A MERE £4 million on mince pies already! – and we’re still in British Summer Time. We’ve also already spent a million quid on Christmas puds.

Truly, Christmas isn’t just for Christmas any more but all year round.

Back in June I overheard three women in Marks and Spencer in Darlington buying nighties for Christmas presents – I didn’t know whether to be impressed by their forward planning or downright appalled – and this week a toy sale in Sainsburys saw people overloading their trolleys with huge boxes of plastic toys. Maybe they all had ten children to buy for – or one was going to get very, very spoiled.

Even I, who reckon I could whip up a decent Christmas from a standing start on Christmas Eve, have, I’m almost ashamed to say, already bought a few small items… But it’s hard not to feel pressured. The Christmas displays were in the shops as soon as the kids went back to school. New shoes, new uniform, new books, Advent calendars… It’s not just that Christmas starts earlier, it’s always started around August Bank Holiday, it’s just that the pressure is relentless.

It’s also downright sneaky. All these shops and business pretending that if you start now it will spread the cost, make life easier, when actually what they mean is BUY MORE! NOW!

Our grandparents started thinking about Christmas some time in early December. Or maybe late November if they made the puddings on Stir Up Sunday and thought they were really planning ahead..

But now – when life is easier, everything’s instant and we can have Father Christmas on an app – many of us will have a perfectly pleasant autumn ruined by thoughts of one day.

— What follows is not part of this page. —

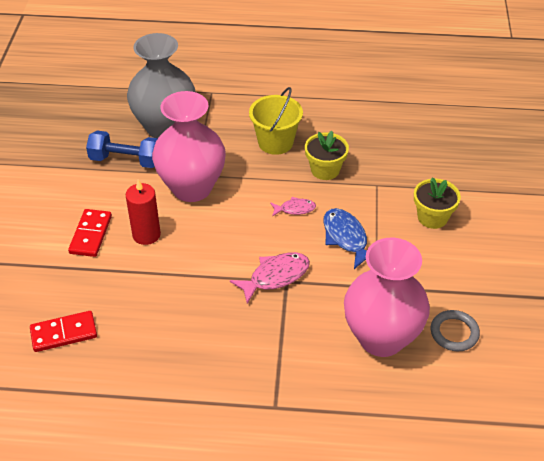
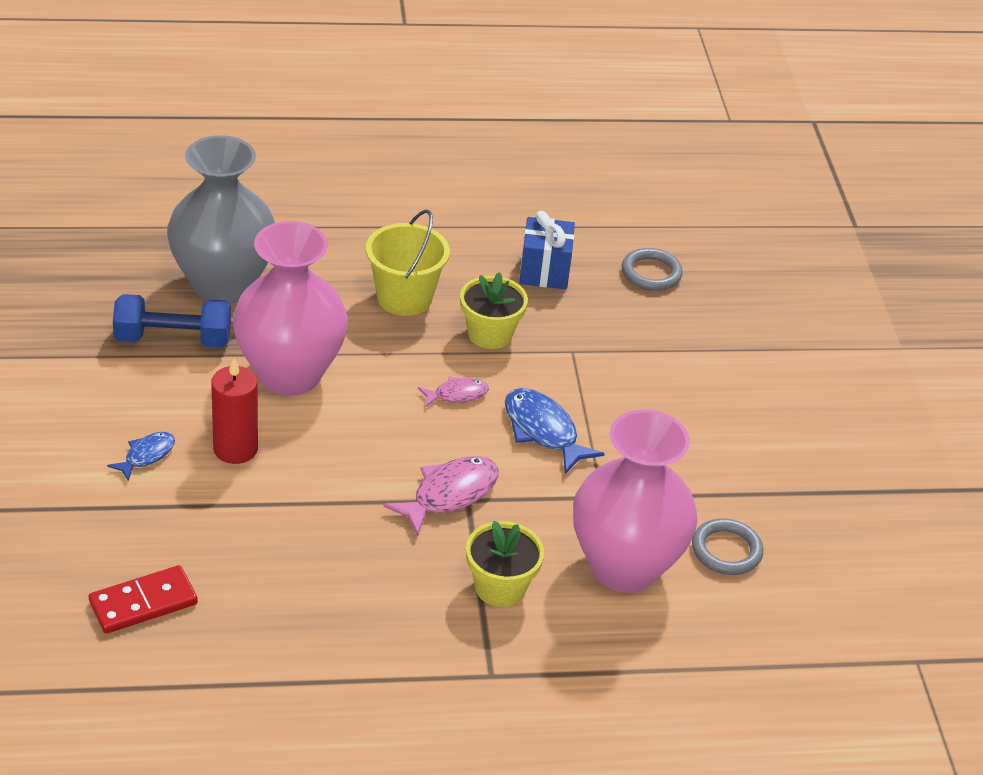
camera: 15 degrees left, 5 degrees down
red domino [68,209,112,257] -> blue fish [107,432,175,481]
yellow flower pot [414,177,461,229] -> yellow flower pot moved to [466,521,544,607]
none -> blue gift [519,211,575,289]
none -> grey ring [622,248,683,291]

I don’t blame big business. We’re the ones mad enough to fall for it.

And it needn’t be like this… At the end of the summer we had a bit of a family gathering at my niece’s house near Oxford. We all brought small presents, mostly stuff we’d made or grown – books, sloe gin, chocolate brownies. My niece chipped in legs of lamb and pork from animals she’d raised. My 89-year-old brother in law brought trout he’d caught and frozen, runner beans and pots of parsley.

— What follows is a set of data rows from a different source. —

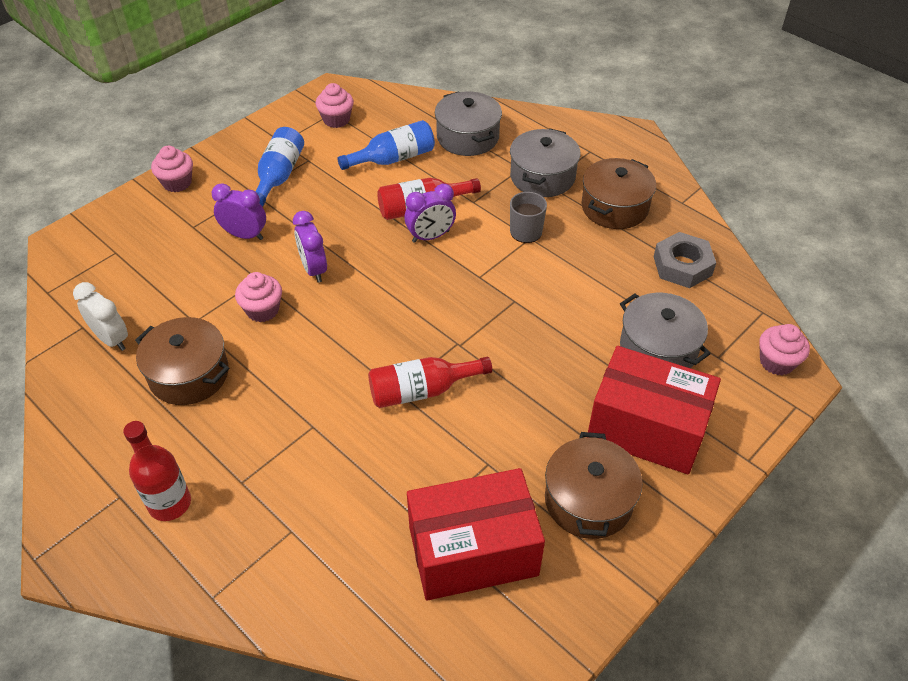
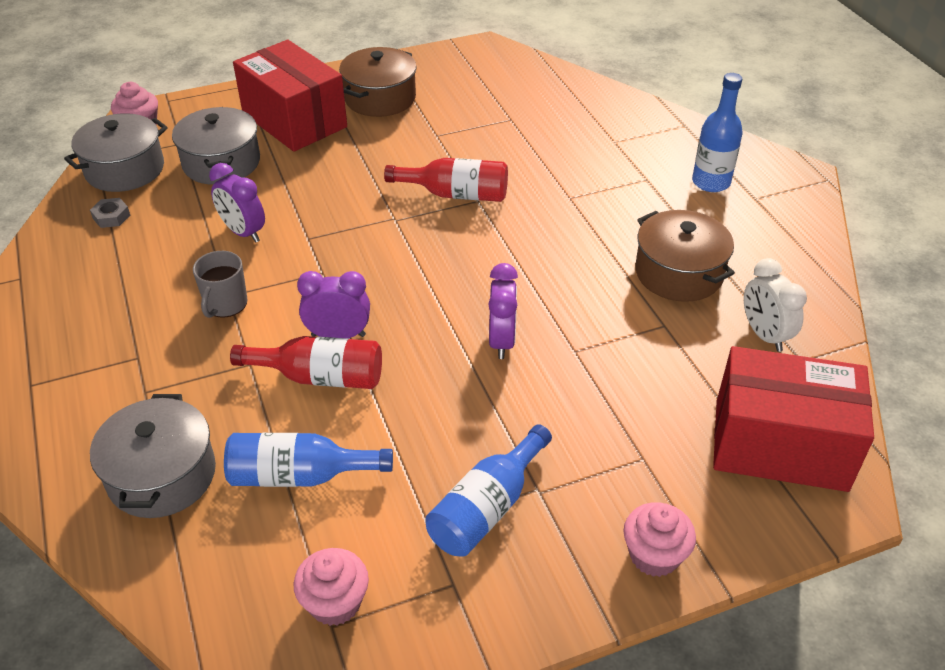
camera: 155 degrees left, 5 degrees down
red bottle [123,421,191,521] -> blue bottle [692,73,743,192]
purple clock [212,183,266,240] -> purple clock moved to [209,163,265,243]
pink cupcake [235,272,282,322] -> none
red box [407,468,545,601] -> red box moved to [713,346,874,492]
grey pot [510,128,581,197] -> grey pot moved to [64,113,167,192]
brown pot [581,158,656,229] -> none
grey nut [654,232,716,288] -> grey nut [90,198,130,228], size x0.52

The kitchen looked like a mini farmers’ market. Younger son’s baby chased the dog and the dog rounded up the hens. We had a simple enjoyable lunch and a stroll. It was a delightful, relaxing family day. As we loaded up our booty for the journey home, I thought that was what Christmas was meant to be like. No pressure from months of relentless advertising, just a family getting together for pleasure and exchanging small gifts.

Do you think we could Christmas as simple as that again? If only…

APOLOGIES to the wedding party in Alnwick Castle last week. The trouble with having weddings at the same time as the gardens are open to the public is that when bride and groom and guests swarm out for pictures against the stunning backdrops they’re likely to get photo bombed by small children on tractors, teenagers splashing each other and old bags like me absent-mindedly wandering into the middle of every shot... Sorry.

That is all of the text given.